Monday, June 18, 2012

A Room of One's Own

"Ah. You were reading that feminist book this morning!" my Beloved interrupted my thoughts. 
And it's true. I was. I finally read A Room of One's Own, by Virginia Woolf, which I have been meaning to read for a very long time. Now, as I have less time than ever before to write (o the glory days of high school!) I've finally sat down and done it. With a beloved daughter nursing through most of it.

And... it was fascinating.

A Room of One's Own is an early feminist book about why there were so few female writers pre 1928 (when Woolf was writing). No female Shakespeares or Donnes, no female Miltons or Wordsworths.

This has obviously changed, there are now a lot of female writers.

(And no Shakespeares, female or male. Let's just admit he was one of a kind. Sigh. But wouldn't a cyber-tech style Shakespeare be awesome)

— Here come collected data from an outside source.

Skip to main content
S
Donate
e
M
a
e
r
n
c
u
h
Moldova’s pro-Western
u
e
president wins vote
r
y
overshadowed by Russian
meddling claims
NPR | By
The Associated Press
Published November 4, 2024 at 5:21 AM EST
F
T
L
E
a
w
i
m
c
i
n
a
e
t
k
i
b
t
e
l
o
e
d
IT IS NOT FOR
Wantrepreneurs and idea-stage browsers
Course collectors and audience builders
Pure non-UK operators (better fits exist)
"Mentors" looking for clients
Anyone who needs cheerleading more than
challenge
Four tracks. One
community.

But it was fascinating to read Woolfs reflections on the dearth of female writers through the ages. And I smiled ruefully when I took her point that the main female writers of the 19th century, Austen, Bronte et all were all ... childless...

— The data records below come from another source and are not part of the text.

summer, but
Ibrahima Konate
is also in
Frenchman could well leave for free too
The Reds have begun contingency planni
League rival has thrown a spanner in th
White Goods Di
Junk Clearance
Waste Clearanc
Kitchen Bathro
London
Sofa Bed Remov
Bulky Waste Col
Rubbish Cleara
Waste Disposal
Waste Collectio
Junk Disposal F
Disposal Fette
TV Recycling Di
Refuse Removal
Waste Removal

Woolf's premise was that to write, (and by that she meant write well) you need an income of 500 pounds a year and a room of your own. Something females (and indeed most males...!) in the past were unlikely to get.

A quick google tells me that as of 2001 500 pounds in 1928 would be equivalent to about 200,000 pounds today. That's 400, 000 Australian dollars. With that you truly could devote your life to writing! Cleaners, cooks, nannies and yourself in your own (locked) and book-lined study contemplating the mysteries of the world and the perfect sentence. With occasional jaunts around the world for 'experience'.

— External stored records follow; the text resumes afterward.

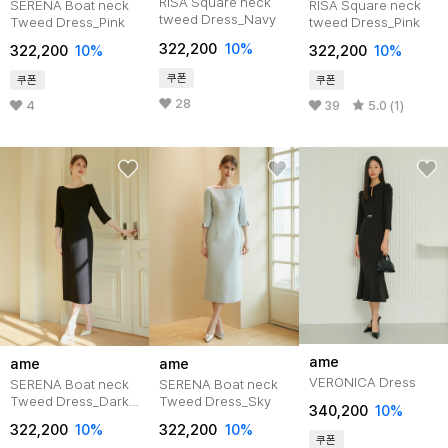
RISA Square neck
SERENA Boat neck
RISA Square neck
tweed Dress_Navy
Tweed Dress_Pink
tweed Dress_Pink
322,200
10%
322,200
10%
322,200
10%
쿠폰
쿠폰
쿠폰
28
4
39
5.0 (1)
ame
ame
ame
VERONICA Dress
SERENA Boat neck
SERENA Boat neck
Tweed Dress_Dark
Tweed Dress_Sky
340,200
10%
Navy
322,200
10%
322,200
10%
쿠폰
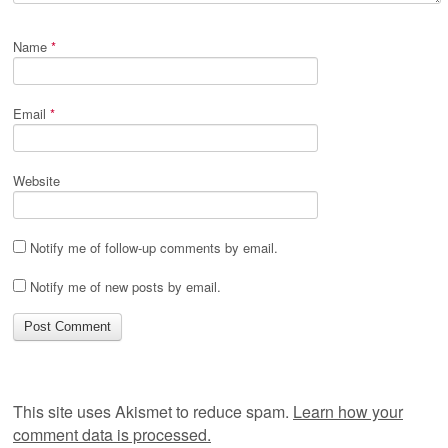
Name
*
Email
*
Website
Notify me of follow-up comments by email.
Notify me of new posts by email.
This site uses Akismet to reduce spam.
Learn how your
comment data is processed.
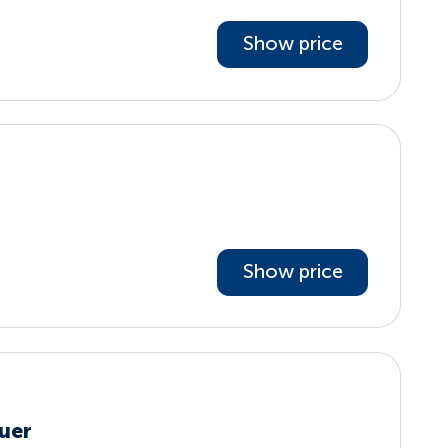
Show price
Show price
uer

My beloved Papa scoffed when I told him I was desirous of reading A Room of One's Own

He said Woolf was just another an upper-class snob. (Read in-bred and leeching the life-blood from the working-class.) 

And yes, sharing his background, knowing that when Woolf was demanding a room of her own and a substantial fortune,  most of our folk were working 14 hour days, 6 days a week on hands and knees down coal mines. I know she was writing for a teeny tiny minority.  

Woolf did however, mention Robert Burns as a shining example of someone from the working class producing brilliance -not only male and working class, but Scottish! Woolf admitted it was as hard for the working class male as it was for a female to produce literature. 

And if it was hard for a working class man that would make it near impossible for a working class women. Okay, I can't name a pre 1920s working-class female writer. Let's split the difference and call it impossible. (But please let me know if I'm wrong! I'd love to know I'm wrong!)

Time is necessary to writing, and time it seems, dedicated, private, thinking time, is a product you need to buy.

In the minority world, class has changed. Time has changed. Money has changed.

But to write, you still need dedicated, private time.

And it always has a price. It's still a luxury good.

My time will come. My beloved is studying hard to eventually supply me with 500 pounds a year and a room of my own. I get happy shivers just thinking about it. I can't say I'll produce great literature. But I hope I will produce thoughtful and creative literature. And I hope I remember those who are still waiting for a room of their own. Although to be honest, my  (our - ahum) money will go on schools, libraries and healthcare (particularly maternity care) in the majority world.